- Instruction 1 -
Answer these questions using the article on Patch Tuesday.
(a) For how many Patch Tuesday updates did Microsoft remove the download links this month?
(b) What error message may systems crash with, according to the support document?
(c) What major release was the "August 2014 update rollup for Windows RT 8.1, Windows 8.1, and Windows Server 2012 R2" originally going to be?
- Instruction 2 -
Report each line in the rows below that contains the string "dialogis".

- Document extract -
────────────────────

Patch Tuesday Tripped Up by Rapid Release Era

But I just installed that update

This past weekend, Microsoft removed the download links to several Patch Tuesday-based software updates after customers complained of frequent problems, in some cases including non-booting PCs and Blue Screens. The firm is recommending that users uninstall the offending updates and is urging them in some cases to uninstall those patches. This isn't just unprecedented, folks, it's catastrophic. And it casts a pall over Microsoft's rapid release strategy.

You may recall that I've been worried about this very problem, though even I didn't imagine that Microsoft would somehow screw up so many updates in a single month. (See, I'm not that negative.) But in a world in which IT departments were already leery about just trusting the updates that Microsoft released each month, I was curious what would happen when the firm started updating its core products even more rapidly. All it would take, I conjectured, was a single bad month.

Unfortunately, August 2014 is that month.

In a support document on its web site, Microsoft explains that it has removed the download links for four Patch Tuesday updates this month so that it can investigate numerous issues and then fix them. The issues range from minor (fonts that don't render correctly) to serious (systems may crash with a 0x50 Stop error message, aka a Blue Screen), and the firm offers various remedial actions. And for the most serious—that Blue Screen—Microsoft recommends uninstalling the update.

"Microsoft is investigating behavior associated with the installation of this update, and will update this bulletin when more information becomes available," the document notes. "Microsoft recommends that customers uninstall this update."

I assume everyone here can figure out how to back out of these updates, and of course many corporate environments have probably held off on the installs anyway. What I'm a bit more concerned with is why Microsoft can't push out reliable updates on a set schedule. What does this say about its promise to pursue a rapid release strategy?

Sure, mistakes are made. And this isn't the first time Microsoft has asked customers to uninstall a bad Patch Tuesday update, of course. But with more and more products tying themselves to the Patch Tuesday bandwagon, it's likely that we're going to see the number of regular patches and Microsoft releases go up dramatically, because these updates aren't just about security and functional fixes, they're going to provide new functionality too.

Indeed, this month's set of patches included one update, "August 2014 update rollup for Windows RT 8.1, Windows 8.1, and Windows Server 2012 R2," which was originally going to be a major release called Update 2. Microsoft pared down Update 2 over the past several months and then ultimately decided that what was left no longer deserved that name. So it became an update rollup and was pushed out with no fanfare. Until, of course, it started causing problems, including that Blue Screen issue.

My theory is that with Update 2 specifically, Microsoft simply made too many changes in too short a period of time, and that the resulting release was simply of poor quality. But then that's what IT has always feared, and this month's problems have simply justified those fears. To date, Microsoft has not shown that it can be trusted to update software reliably on a faster schedule.

────────────────────

[Rows excerpted from a collection]
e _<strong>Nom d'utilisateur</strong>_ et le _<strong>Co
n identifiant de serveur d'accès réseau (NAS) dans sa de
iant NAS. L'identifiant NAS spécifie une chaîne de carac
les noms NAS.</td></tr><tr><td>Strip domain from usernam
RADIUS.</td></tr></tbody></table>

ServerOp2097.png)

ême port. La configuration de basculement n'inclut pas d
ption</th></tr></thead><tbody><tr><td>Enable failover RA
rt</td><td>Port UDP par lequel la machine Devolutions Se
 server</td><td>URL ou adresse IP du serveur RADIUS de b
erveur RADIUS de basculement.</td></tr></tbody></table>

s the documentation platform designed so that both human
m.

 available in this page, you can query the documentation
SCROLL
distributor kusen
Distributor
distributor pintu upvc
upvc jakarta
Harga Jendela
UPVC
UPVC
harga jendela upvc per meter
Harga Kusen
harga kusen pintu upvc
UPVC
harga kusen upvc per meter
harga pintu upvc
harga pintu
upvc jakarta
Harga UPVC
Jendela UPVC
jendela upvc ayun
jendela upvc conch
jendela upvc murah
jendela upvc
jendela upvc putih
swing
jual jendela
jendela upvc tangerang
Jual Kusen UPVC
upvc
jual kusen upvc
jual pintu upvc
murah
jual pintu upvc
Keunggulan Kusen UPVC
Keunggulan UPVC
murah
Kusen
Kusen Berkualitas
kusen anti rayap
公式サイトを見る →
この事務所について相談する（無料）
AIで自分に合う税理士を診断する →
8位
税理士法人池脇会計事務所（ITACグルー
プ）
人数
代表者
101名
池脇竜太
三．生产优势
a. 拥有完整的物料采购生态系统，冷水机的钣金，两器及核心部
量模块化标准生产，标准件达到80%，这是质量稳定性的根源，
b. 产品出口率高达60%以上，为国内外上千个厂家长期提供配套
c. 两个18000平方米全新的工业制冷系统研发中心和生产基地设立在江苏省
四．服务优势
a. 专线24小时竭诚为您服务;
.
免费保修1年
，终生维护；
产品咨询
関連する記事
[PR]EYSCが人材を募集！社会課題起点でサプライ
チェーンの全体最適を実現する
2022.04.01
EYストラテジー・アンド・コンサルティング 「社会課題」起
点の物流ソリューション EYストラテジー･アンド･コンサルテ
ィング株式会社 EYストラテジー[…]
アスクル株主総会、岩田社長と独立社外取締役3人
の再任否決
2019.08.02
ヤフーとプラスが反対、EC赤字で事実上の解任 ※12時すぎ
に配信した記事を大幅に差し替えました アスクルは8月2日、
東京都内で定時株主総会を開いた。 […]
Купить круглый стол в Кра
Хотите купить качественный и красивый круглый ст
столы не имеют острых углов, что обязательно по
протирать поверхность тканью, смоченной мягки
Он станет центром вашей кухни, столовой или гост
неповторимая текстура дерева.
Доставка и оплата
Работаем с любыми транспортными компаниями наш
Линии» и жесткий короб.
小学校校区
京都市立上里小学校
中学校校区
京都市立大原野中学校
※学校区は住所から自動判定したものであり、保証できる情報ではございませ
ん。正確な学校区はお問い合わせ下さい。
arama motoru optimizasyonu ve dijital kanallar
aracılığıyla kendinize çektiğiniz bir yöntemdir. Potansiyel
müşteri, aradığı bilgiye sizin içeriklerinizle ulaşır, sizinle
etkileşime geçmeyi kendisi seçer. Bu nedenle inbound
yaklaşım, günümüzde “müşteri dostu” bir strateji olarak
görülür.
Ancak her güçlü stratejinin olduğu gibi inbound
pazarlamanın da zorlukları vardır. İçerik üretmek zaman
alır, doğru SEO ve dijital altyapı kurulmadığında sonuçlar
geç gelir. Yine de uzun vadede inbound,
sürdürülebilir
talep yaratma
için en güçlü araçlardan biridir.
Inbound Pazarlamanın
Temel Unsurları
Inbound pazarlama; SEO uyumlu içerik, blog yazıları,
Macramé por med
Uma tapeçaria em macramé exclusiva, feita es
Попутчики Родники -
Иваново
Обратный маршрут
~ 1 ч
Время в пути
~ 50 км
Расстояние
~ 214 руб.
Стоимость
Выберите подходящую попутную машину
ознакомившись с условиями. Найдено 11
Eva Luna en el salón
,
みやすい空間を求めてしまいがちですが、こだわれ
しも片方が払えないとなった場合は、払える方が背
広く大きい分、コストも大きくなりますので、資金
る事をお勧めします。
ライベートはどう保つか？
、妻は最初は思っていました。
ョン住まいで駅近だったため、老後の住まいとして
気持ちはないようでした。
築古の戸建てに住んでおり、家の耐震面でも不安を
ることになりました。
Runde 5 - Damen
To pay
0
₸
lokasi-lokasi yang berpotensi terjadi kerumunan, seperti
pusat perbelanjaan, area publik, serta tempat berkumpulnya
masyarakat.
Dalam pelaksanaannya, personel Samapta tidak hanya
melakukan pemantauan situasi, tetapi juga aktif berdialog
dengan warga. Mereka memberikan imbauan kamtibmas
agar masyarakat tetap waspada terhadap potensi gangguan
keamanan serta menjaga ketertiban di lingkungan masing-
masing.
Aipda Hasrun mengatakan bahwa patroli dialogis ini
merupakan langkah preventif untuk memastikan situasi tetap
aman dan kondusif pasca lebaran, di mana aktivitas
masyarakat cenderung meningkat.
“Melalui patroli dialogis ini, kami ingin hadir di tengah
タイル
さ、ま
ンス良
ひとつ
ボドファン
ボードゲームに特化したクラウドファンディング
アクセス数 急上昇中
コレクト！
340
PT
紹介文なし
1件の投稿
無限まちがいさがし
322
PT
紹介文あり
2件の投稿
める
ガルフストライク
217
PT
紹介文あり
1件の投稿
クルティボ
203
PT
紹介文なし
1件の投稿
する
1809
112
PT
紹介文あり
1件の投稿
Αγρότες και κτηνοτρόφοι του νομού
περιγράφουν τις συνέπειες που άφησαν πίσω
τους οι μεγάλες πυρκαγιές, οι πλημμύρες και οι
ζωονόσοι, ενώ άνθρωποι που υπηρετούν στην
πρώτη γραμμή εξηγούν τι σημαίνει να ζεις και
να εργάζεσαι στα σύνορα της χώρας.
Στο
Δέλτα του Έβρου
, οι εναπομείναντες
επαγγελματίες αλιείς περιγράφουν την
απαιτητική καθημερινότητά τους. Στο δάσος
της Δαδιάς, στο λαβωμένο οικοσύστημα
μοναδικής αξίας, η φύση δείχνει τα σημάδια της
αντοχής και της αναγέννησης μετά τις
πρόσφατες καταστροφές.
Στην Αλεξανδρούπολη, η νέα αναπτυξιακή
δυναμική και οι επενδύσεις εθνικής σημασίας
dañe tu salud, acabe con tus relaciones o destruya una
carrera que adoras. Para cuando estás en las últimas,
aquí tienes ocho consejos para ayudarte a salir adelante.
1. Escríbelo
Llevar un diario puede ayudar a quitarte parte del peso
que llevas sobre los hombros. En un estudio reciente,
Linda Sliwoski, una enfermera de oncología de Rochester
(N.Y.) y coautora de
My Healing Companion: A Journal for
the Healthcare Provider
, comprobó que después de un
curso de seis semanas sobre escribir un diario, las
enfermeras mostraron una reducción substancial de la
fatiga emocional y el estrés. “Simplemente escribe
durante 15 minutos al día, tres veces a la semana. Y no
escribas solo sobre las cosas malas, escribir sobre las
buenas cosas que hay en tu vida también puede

────────────────────

- Task solution 1 -
(a) Four.
(b) A 0x50 Stop error message, also known as a Blue Screen.
(c) Update 2.

- Task solution 2 -
Aipda Hasrun mengatakan bahwa patroli dialogis ini
“Melalui patroli dialogis ini, kami ingin hadir di tengah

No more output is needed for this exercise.